Opponents of high-stakes testing may argue that the practice:
- Forces educators to “teach to the test”—i.e., to focus instruction on the topics that are most likely to be tested, or to spend valuable instructional time prepping students for tests rather than teaching them knowledge and skills that may be more important.
- Promotes a more “narrow” academic program in schools, since administrators and teachers may neglect or reduce instruction in untested—but still important—subject areas such as art, health, music, physical education, or social studies, for example.
- May contribute to higher, or even much higher, rates of cheating among educators and students, including coordinated, large-scale cheating schemes perpetrated school administrators and teachers who are looking to avoid the sanctions and punishments that result from poor test performance. Systematically changing test answers, displaying correct answers for students while they are taking the test, and disproportionately targeting historically low-performing students for expulsion are just a few examples taken from recent scandals.
- Has been correlated in some research studies to increased failure rates, lower graduation rates, and higher dropout rates, particularly for minority groups, students from low-income households, students with special needs, and students with limited proficiency in English.
- May diminish the overall quality of teaching and learning for the same disadvantaged students who are the intended beneficiaries of high-stakes testing. Because of strong pressure on schools and teachers to improve test results and avoid score-based penalties, students of color and students from lower-income households and communities may be more likely to receive narrowly focused, test-preparation-heavy instruction instead of an engaging, challenging, well-rounded academic program.

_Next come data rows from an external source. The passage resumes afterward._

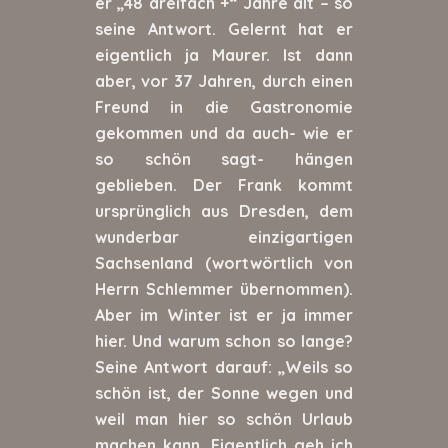
er „48 dreifach +“ Jahre alt – so
seine Antwort. Gelernt hat er
eigentlich ja Maurer. Ist dann
aber, vor 37 Jahren, durch einen
Freund in die Gastronomie
gekommen und da auch- wie er
so schön sagt- hängen
geblieben. Der Frank kommt
ursprünglich aus Dresden, dem
wunderbar einzigartigen
Sachsenland (wortwörtlich von
Herrn Schlemmer übernommen).
Aber im Winter ist er ja immer
hier. Und warum schon so lange?
Seine Antwort darauf: „Weils so
schön ist, der Sonne wegen und
weil man hier so schön Urlaub
machen kann. Eigentlich geh ich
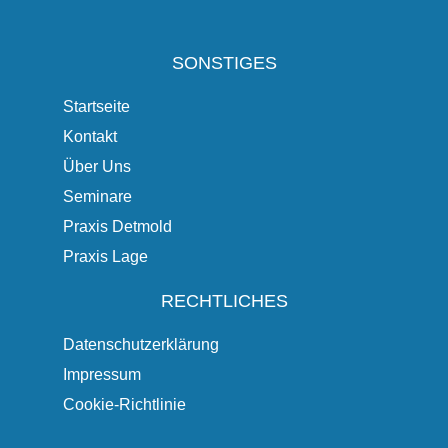
SONSTIGES
Startseite
Kontakt
Über Uns
Seminare
Praxis Detmold
Praxis Lage
RECHTLICHES
Datenschutzerklärung
Impressum
Cookie-Richtlinie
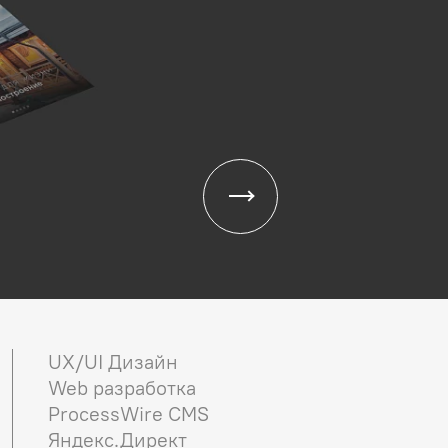
UX/UI Дизайн
Web разработка
ProcessWire CMS
Яндекс.Директ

- Exacerbates negative stereotypes about the intelligence and academic ability of minority students, who may worry so much about confirming negative racial stereotypes that they underperform on important exams (a phenomenon generally known as “stereotype threat”). And if such students perform so poorly that they fail a high-stakes graduation test, the failure will only limit their opportunities in higher education or future employment, which only perpetuates and reinforces the conditions that give rise to stereotypes.